To do:
In the material below, find each line holding the string "stained" and copy it.
(Dataset extract)
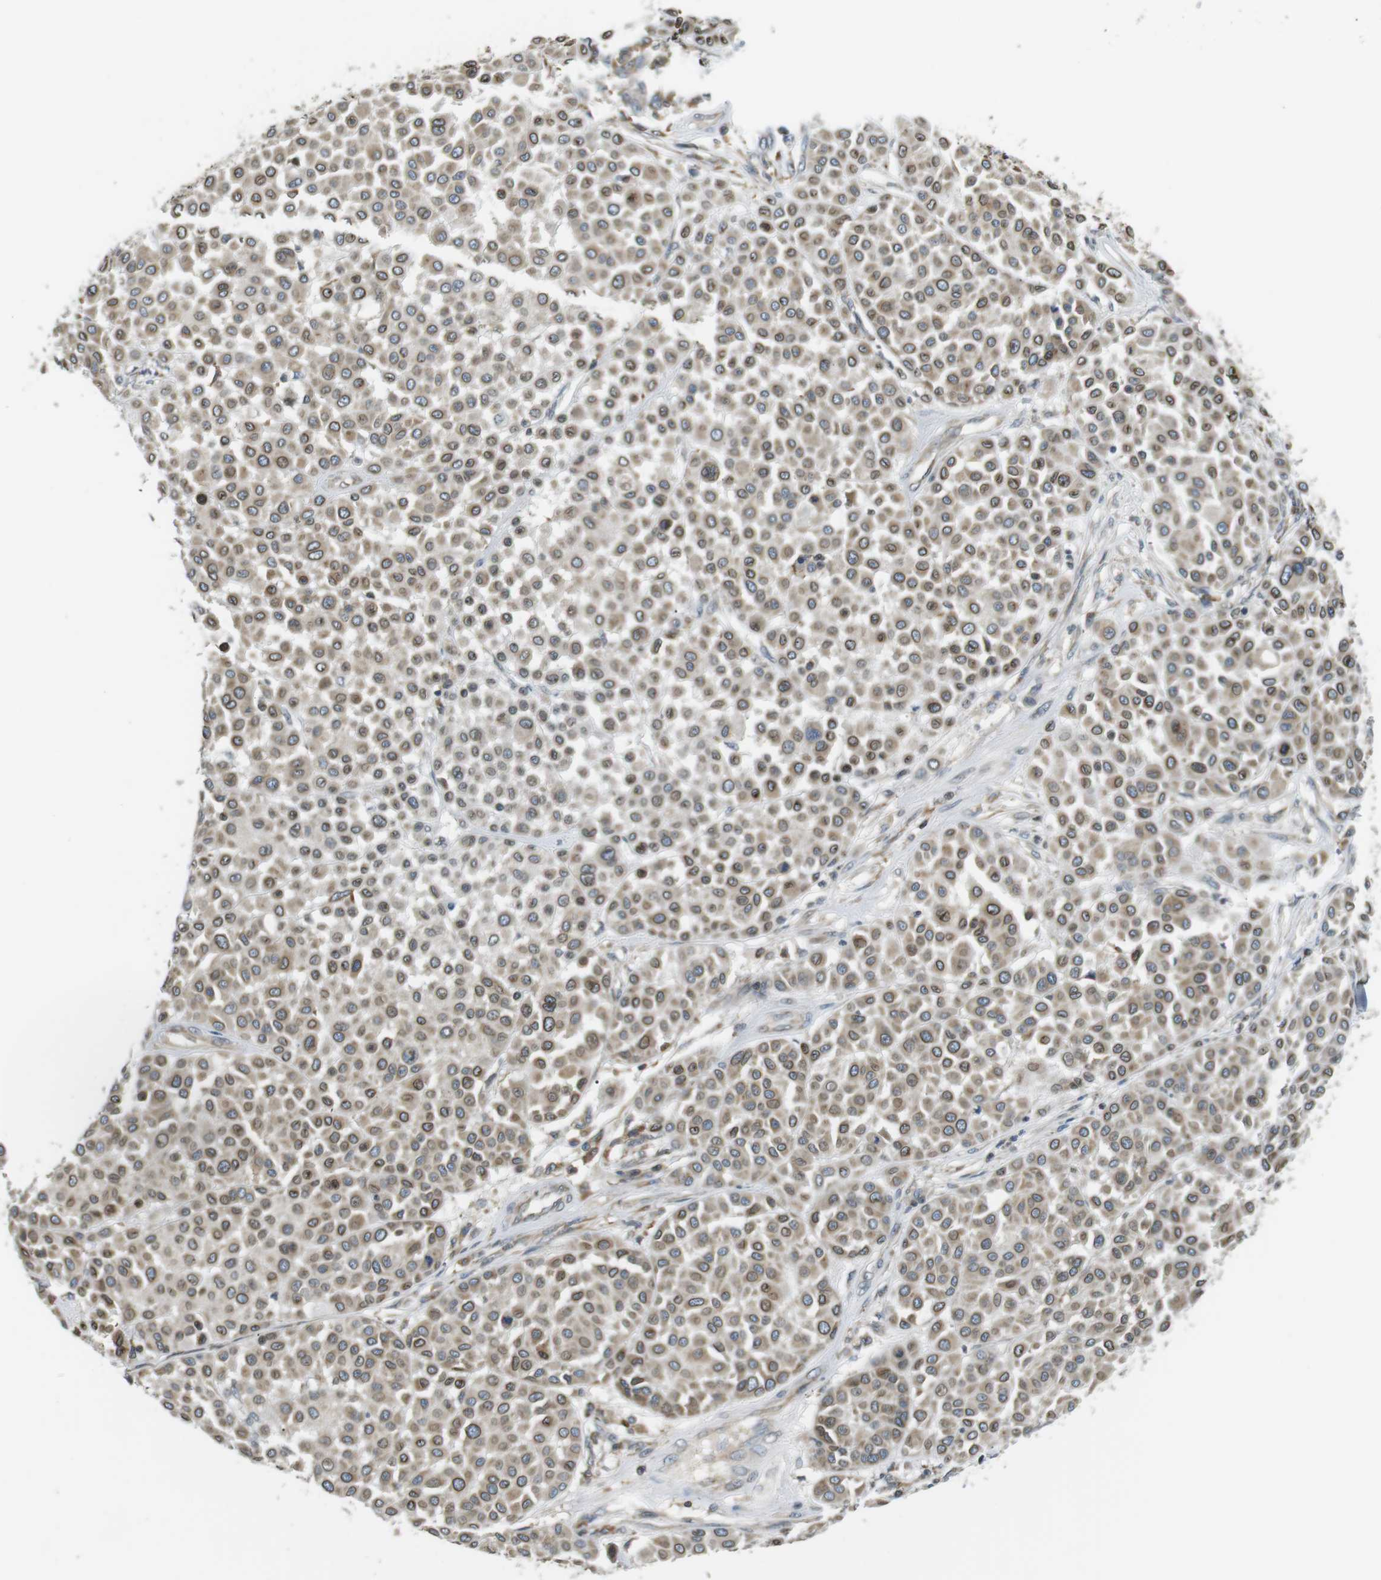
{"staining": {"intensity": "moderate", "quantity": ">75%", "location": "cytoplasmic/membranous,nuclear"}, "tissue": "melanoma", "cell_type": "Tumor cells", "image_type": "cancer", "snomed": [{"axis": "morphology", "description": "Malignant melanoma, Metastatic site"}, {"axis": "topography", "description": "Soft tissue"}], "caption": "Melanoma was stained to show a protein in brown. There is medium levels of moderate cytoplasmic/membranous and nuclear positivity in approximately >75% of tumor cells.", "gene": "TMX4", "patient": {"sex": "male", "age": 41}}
(End Dataset extract)
(Dataset extract)
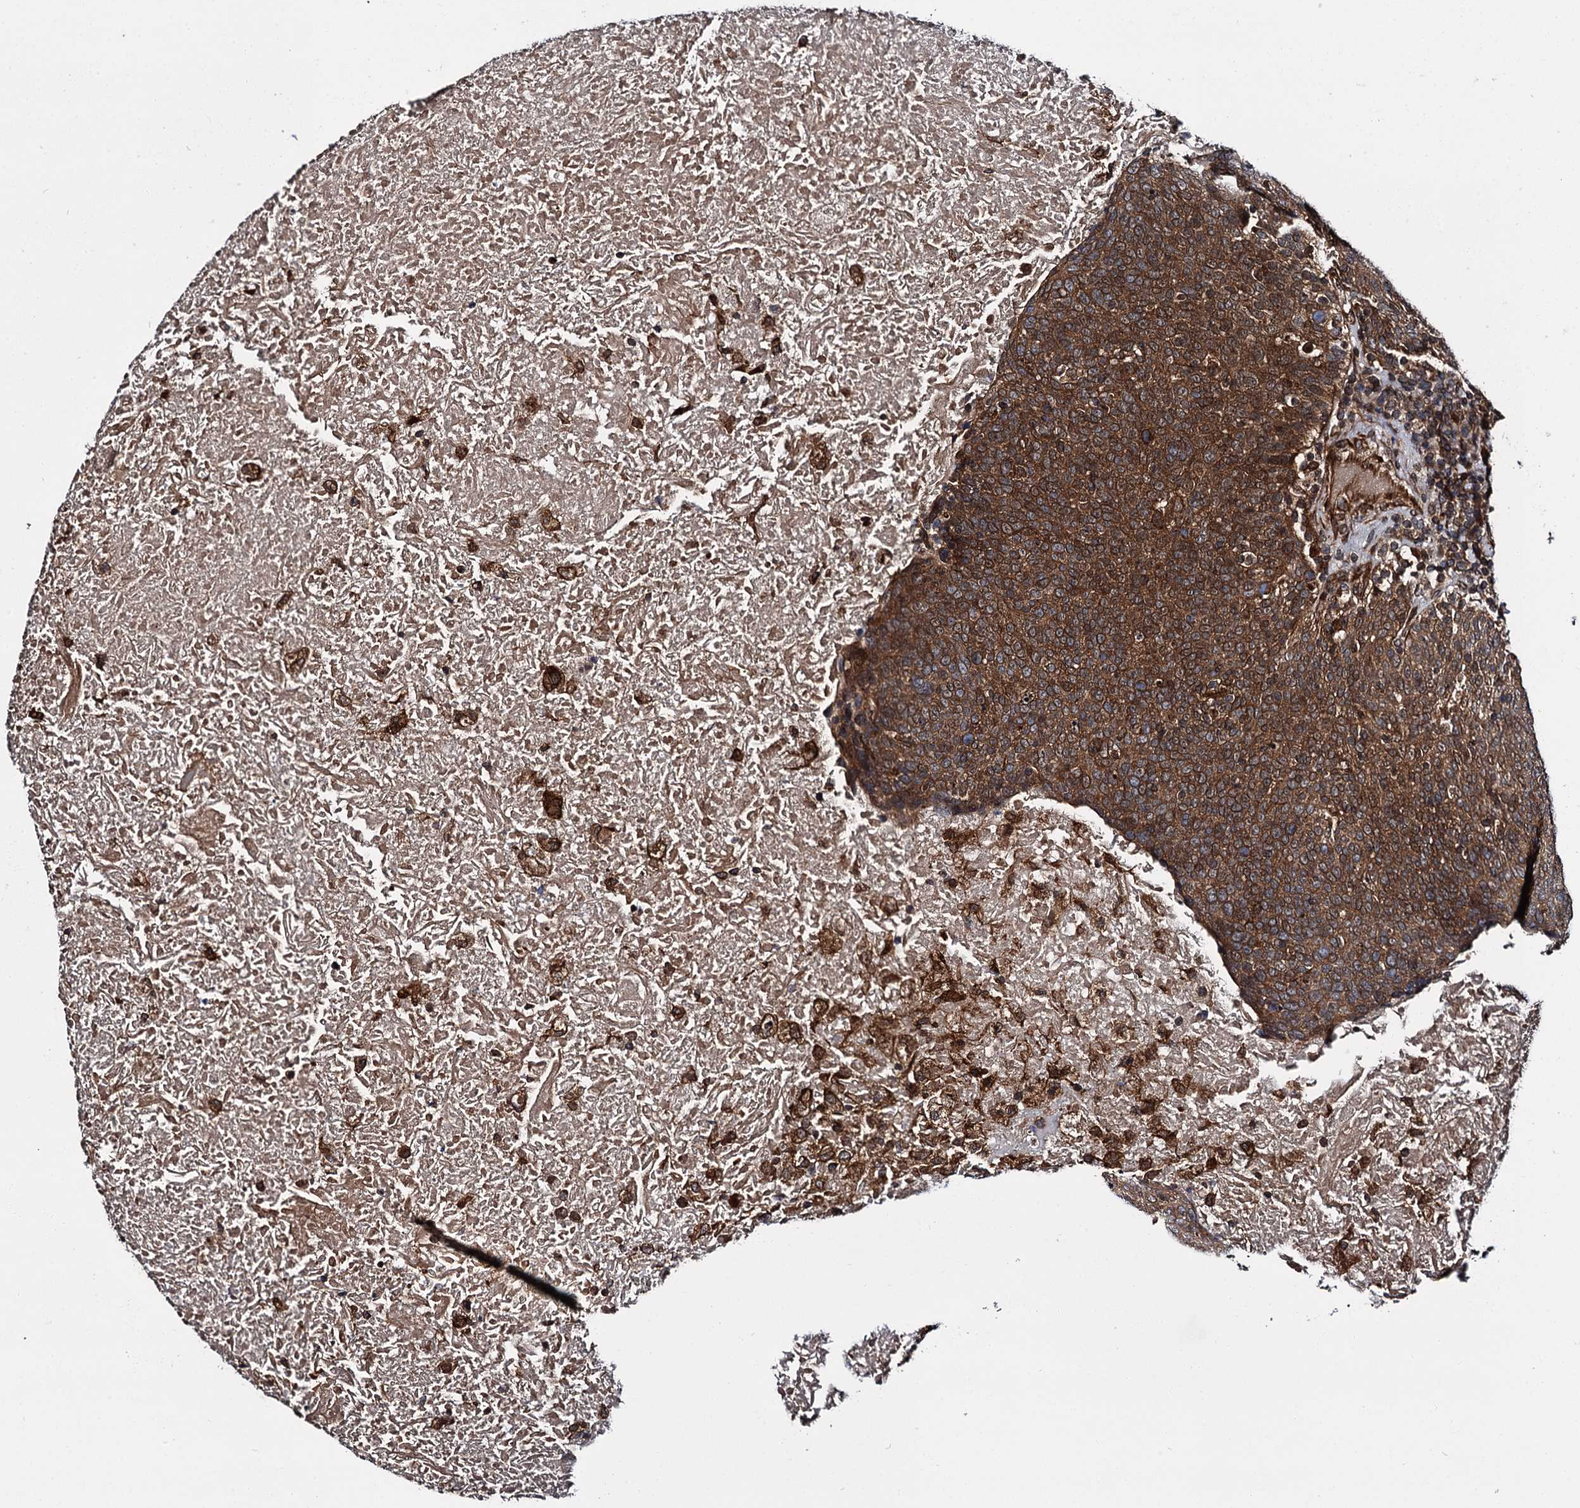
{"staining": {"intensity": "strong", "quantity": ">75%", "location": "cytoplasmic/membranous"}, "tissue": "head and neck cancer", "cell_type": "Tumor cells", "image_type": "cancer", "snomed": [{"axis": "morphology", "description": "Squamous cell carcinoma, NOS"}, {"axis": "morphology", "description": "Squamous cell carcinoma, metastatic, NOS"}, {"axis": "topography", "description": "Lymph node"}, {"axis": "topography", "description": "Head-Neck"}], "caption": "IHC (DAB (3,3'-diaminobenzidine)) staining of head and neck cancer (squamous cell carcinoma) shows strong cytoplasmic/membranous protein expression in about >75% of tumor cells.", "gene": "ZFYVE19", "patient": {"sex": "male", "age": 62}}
(End Dataset extract)
(Dataset extract)
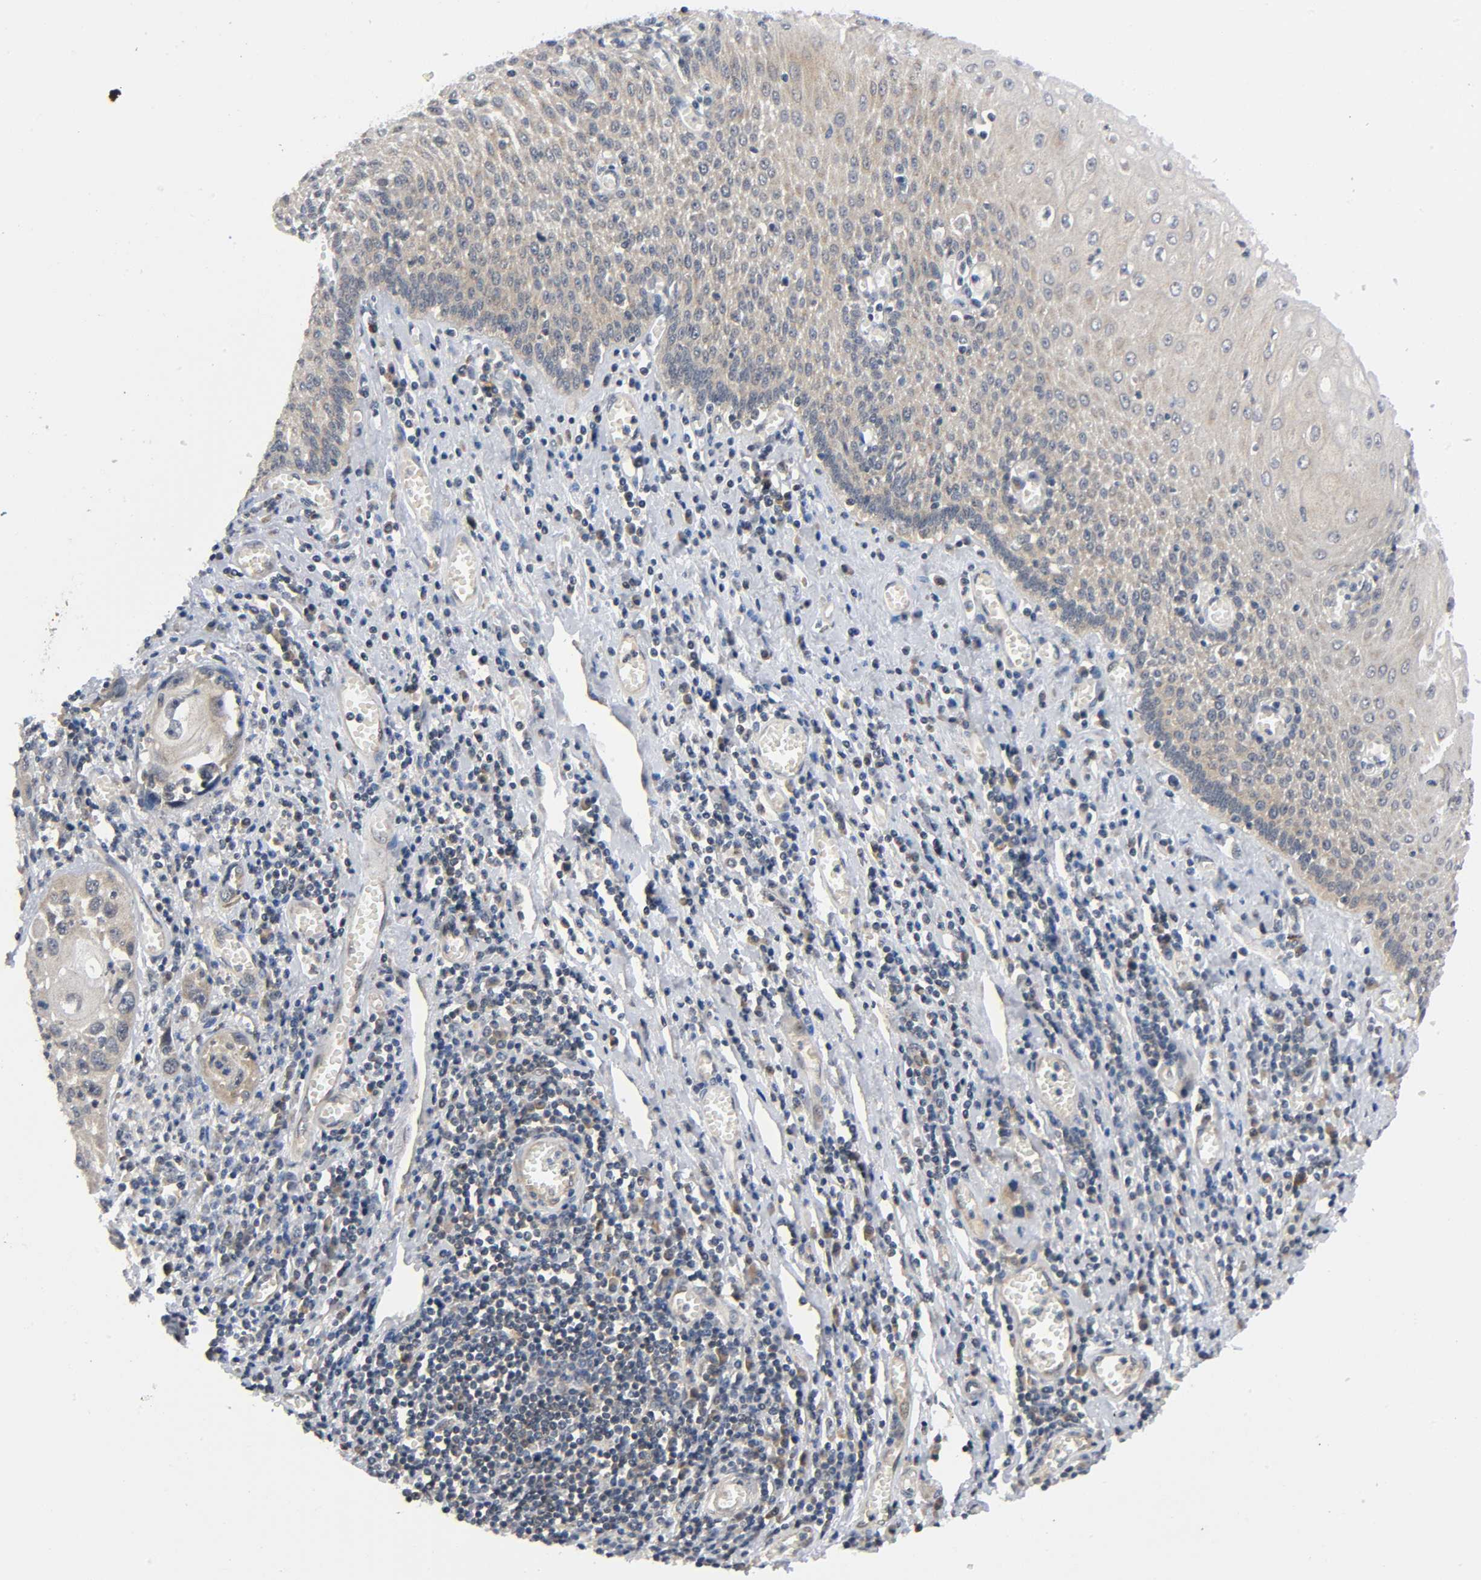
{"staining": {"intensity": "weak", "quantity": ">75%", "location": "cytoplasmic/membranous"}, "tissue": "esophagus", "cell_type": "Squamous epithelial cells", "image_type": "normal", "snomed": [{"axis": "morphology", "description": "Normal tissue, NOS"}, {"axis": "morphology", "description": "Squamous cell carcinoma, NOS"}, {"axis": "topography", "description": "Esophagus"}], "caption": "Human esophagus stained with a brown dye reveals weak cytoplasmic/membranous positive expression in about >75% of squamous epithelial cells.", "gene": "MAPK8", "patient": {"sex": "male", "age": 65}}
(End Dataset extract)
Finished exercise:
{"staining": {"intensity": "moderate", "quantity": ">75%", "location": "cytoplasmic/membranous,nuclear"}, "tissue": "melanoma", "cell_type": "Tumor cells", "image_type": "cancer", "snomed": [{"axis": "morphology", "description": "Malignant melanoma, Metastatic site"}, {"axis": "topography", "description": "Soft tissue"}], "caption": "Melanoma was stained to show a protein in brown. There is medium levels of moderate cytoplasmic/membranous and nuclear positivity in approximately >75% of tumor cells.", "gene": "TMX4", "patient": {"sex": "male", "age": 41}}
{"staining": {"intensity": "weak", "quantity": ">75%", "location": "cytoplasmic/membranous"}, "tissue": "esophagus", "cell_type": "Squamous epithelial cells", "image_type": "normal", "snomed": [{"axis": "morphology", "description": "Normal tissue, NOS"}, {"axis": "morphology", "description": "Squamous cell carcinoma, NOS"}, {"axis": "topography", "description": "Esophagus"}], "caption": "Human esophagus stained with a brown dye reveals weak cytoplasmic/membranous positive expression in about >75% of squamous epithelial cells.", "gene": "MAPK8", "patient": {"sex": "male", "age": 65}}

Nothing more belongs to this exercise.